Встретив усталую и расстроенную женщину, мы отвезли ее на квартиру, а когда прибыл груз, то разместили его в этих двух арендованных комнатах. Первая наша беженка начала жить в Сергиевом Посаде, приходя на церковные службы в Лавру и любуясь на богослужениях своим сыном-архимандритом. В моей семье события развивались иначе. Моя мама начала ощущать недомогание в связи с варикозным расширением вен на ногах. Врачи рекомендовали ей пройти курс уколов, и она записалась на прием. Доктор по халатности ввел ей вместо лекарства, сужающего сосуды, сосудорасширяющий препарат. Маме стало очень плохо, произошло кровоизлияние в мозг, и она слегла. Вызвали «скорую помощь», но особо помочь ничем не смогли, посоветовав моему убитому горем отцу подать в суд на врача, нанесшего серьезный ущерб здоровью своего пациента. Со слов отца, мама часто плакала, а в последнем своем письме она написала мне: «Сынок, я заболела. Не волнуйся. Все хорошо. Да святится имя Твое…»
Отец попытался найти врача, допустившего страшную ошибку, но тот быстро ушел в отпуск. Мы с папой решили, что судом маминого здоровья не поправить, поэтому отец всю свою заботу обратил на уход за больной. Несмотря на мои постоянные просьбы приехать к ней на помощь, мама запрещала мне приезжать, уверяя, что все будет хорошо, а отец доказывал, что он справляется.
Благодарение Богу и доброму душанбинскому батюшке отцу Стефану! Он неоднократно приезжал причастить маму и совершил над нею чин елеосвящения, Тем не менее ее здоровье ухудшалось. Вставая, она падала, испытывая сильное головокружение. Пришлось снова вызывать «скорую помощь». В восемь часов вечера папа сообщил по телефону, что врачи сделали больной укол и объяснили отцу, что волноваться не нужно. Болезнь отступает, нужен только покой, и больная выздоровеет. Отец просил меня отменить прилет, ссылаясь на доводы врачей из «скорой помощи». В одиннадцать часов вечера мама умерла. Умерла тихо, словно заснула.
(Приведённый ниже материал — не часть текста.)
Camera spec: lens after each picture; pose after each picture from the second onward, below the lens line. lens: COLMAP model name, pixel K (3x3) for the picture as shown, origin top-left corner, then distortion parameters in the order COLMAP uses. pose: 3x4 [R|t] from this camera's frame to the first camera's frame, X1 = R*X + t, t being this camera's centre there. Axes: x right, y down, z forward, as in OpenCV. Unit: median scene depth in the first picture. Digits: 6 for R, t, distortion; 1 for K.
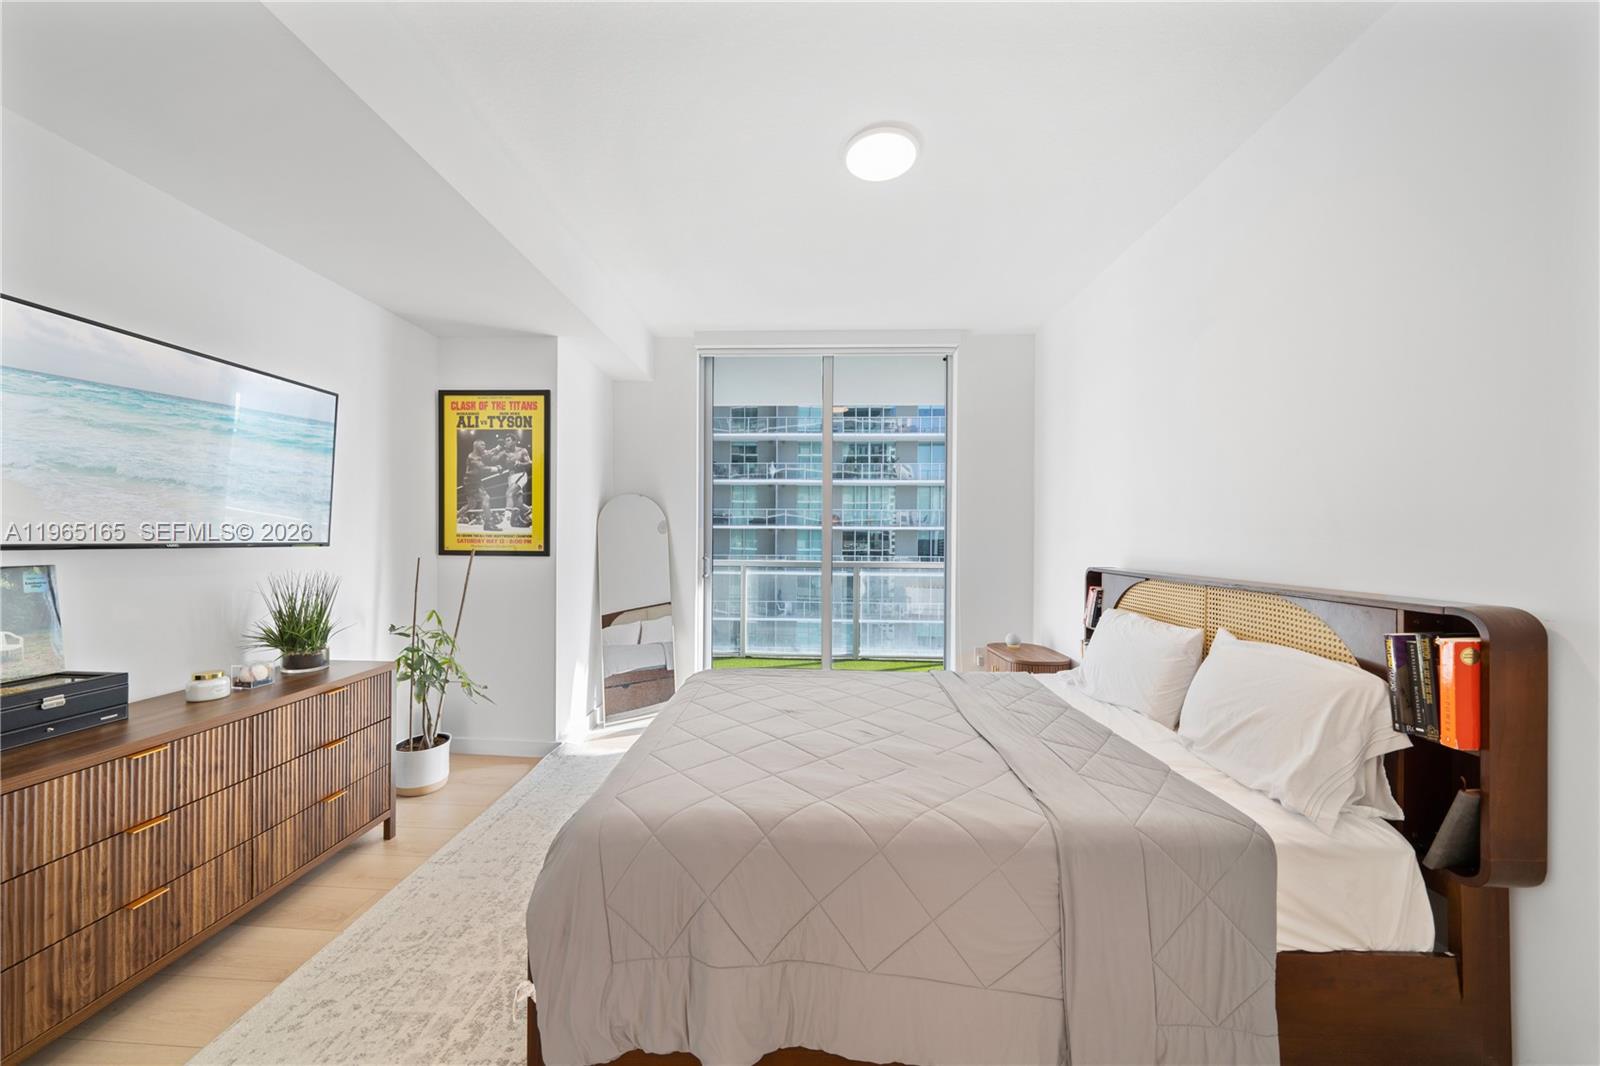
lens RADIAL K [[538.6, 0, 800.0], [0, 538.6, 533.0], [0, 0, 1]] dist [0.000282, 0.000016]
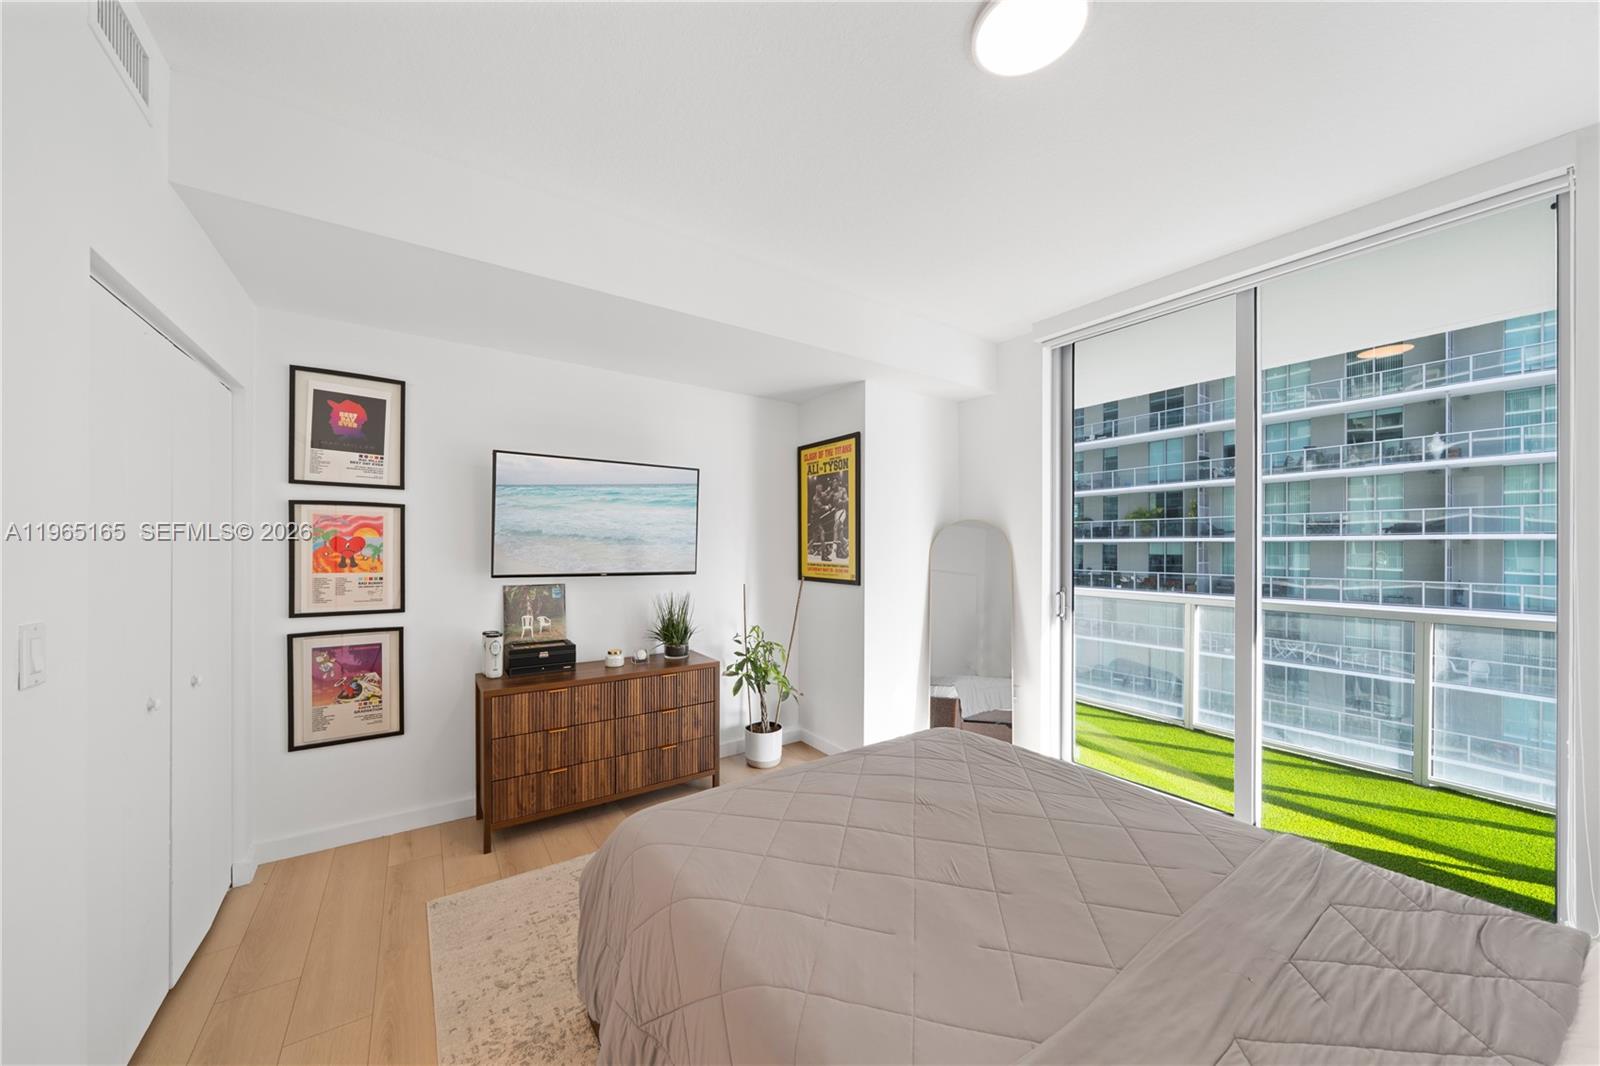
lens RADIAL K [[558.8, 0, 803.6], [0, 558.8, 544.4], [0, 0, 1]] dist [0.001479, 0.000151]
pose [[0.598130, -0.006406, -0.801374, 0.366445], [0.004699, 0.999979, -0.004486, -0.034668], [0.801386, -0.001082, 0.598147, 0.239718]]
Вместе с моим верным другом на следующий день мы вылетели в Душанбе. Обстановка в городе внешне выглядела спокойной, и люди с надеждой уверяли нас, что все нормализуется. Нам нужно было забрать маму из больницы, где она лежала в морге. Туда ее отправила услужливая «скорая помощь» по второму вызову моего отца. Мы попросили не делать вскрытие, поскорее оформить бумаги на погребение и отдать нам тело. В этом нашу просьбу встретили сочувственно. Оставались еще горестные похороны и прощание с мамой.

 

Господи, когда я возвращаюсь в Тебя, то испытываю блаженство от встречи с Тобой, ибо возвращаюсь в Того родного и безконечно любимого Создателя, из недр Которого я когда-то вышел. Поэтому холодно и неуютно душе моей в этом тварном мире, так как покой ее и вечная родина — в блаженном неотмирном единстве покоя Твоего, Боже мой.